Tentative steps for pill testing in Victoria and South Australia

Tentative steps for pill testing in Victoria and South Australia

The governments of Victoria and South Australia have reiterated their opposition to pill testing at music festivals.

But tentative moves have begun to possibly change this.

Today, the Greens are introducing a bill in Victorian parliament for a trial.

It is initiated by Greens deputy leader Ellen Sandell.

Yesterday she told Parliament that she was aware of the Just Say No message when she and her friends took what they took was ecstasy at festivals in their student days.

But like the five young people who died from overdoses or poisoning this summer, “youthful optimism, our curiosity and our sense of invincibility” overtook caution, and she and her friends were lucky they didn’t take anything fatal.

Sandell stated, “Just Say No isn’t working.

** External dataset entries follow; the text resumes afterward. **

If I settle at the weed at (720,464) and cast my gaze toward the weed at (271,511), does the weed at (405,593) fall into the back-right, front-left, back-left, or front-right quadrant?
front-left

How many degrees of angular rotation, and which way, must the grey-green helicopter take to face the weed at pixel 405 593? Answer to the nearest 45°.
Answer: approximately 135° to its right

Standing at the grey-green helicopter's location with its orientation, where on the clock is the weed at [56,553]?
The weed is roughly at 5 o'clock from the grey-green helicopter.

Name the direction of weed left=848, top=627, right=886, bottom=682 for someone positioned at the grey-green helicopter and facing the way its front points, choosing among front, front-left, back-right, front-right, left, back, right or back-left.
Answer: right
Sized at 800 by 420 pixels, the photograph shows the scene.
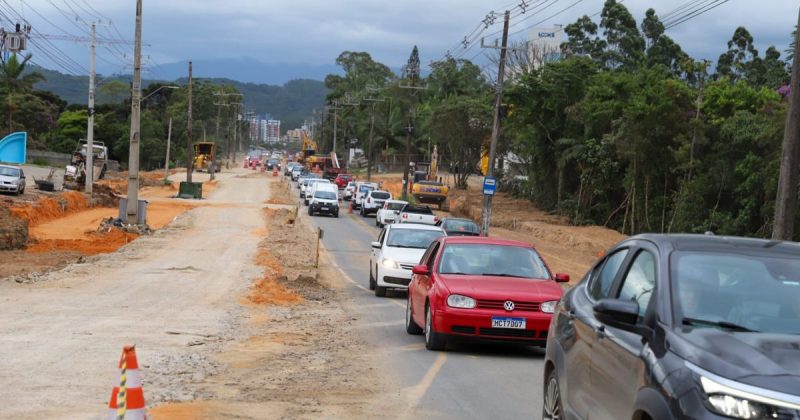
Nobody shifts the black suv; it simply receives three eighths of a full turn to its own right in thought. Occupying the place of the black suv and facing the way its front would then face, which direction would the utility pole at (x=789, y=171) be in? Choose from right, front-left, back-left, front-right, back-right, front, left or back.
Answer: right

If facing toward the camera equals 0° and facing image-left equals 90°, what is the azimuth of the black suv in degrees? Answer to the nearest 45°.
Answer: approximately 315°

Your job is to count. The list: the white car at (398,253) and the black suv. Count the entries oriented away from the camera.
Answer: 0

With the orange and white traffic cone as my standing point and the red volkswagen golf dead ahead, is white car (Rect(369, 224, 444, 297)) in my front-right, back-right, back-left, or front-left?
front-left

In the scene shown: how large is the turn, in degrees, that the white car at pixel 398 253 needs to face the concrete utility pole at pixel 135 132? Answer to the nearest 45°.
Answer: approximately 135° to its right

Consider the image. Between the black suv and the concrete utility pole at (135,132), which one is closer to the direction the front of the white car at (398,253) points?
the black suv

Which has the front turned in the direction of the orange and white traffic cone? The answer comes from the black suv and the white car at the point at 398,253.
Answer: the white car

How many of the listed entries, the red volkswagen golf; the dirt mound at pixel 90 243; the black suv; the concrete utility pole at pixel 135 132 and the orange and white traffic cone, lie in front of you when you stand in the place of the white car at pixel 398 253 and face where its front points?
3

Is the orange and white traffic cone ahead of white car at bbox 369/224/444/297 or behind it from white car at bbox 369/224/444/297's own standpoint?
ahead

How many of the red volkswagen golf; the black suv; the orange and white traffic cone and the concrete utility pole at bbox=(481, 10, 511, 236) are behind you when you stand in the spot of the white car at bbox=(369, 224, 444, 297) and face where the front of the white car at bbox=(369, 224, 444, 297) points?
1

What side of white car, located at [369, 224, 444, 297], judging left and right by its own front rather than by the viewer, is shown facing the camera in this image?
front

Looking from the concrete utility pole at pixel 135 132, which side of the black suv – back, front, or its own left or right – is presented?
back

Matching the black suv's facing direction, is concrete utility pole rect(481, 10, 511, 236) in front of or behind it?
behind

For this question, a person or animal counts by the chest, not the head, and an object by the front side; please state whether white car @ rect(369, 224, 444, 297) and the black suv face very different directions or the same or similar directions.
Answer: same or similar directions

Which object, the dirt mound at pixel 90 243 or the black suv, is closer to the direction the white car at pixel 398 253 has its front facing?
the black suv

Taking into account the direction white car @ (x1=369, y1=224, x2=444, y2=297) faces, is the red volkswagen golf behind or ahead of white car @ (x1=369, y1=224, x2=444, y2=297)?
ahead

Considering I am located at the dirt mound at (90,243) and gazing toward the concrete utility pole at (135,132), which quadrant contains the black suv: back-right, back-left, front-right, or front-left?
back-right
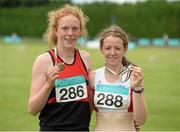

“[Pill-testing at festivals] is long overdue and it’s the right thing to do.”

According to the Greens, the estimated cost of a two-year trial for Victoria would be $3.5 million.

This includes full set-up and staffing of up to five services, including both fixed-site and mobile.

In South Australia, the Greens’ Tammy Franks said her party would continue to push for the state government “to be open to research and evidence” on the issue.

In the meantime, the Adelaide Advertiser reported that Adelaide City Council said it will examine whether pill testing for events in the city and the parklands could be introduced as part of an upcoming review of the council’s city safety policy.

Dr David Caldicott of Pill Testing Australia – who’ve just been green-lighted for tests in Canberra at Groovin’ The Moo – has as a result offered a free pilot test program for any council who took up on the offer.

He started pill testing at the Enchanted Forest raves in SA ten years ago.

Dr Caldicott told the Advertiser that the SA government’s stance against pill-testing at music events “is not supported by the evidence.

“It’s a politics argument which I understand.

“But people need to be quite careful opposing it if they don’t provide good reason to do so because a lot of the people who want it are of voting age.”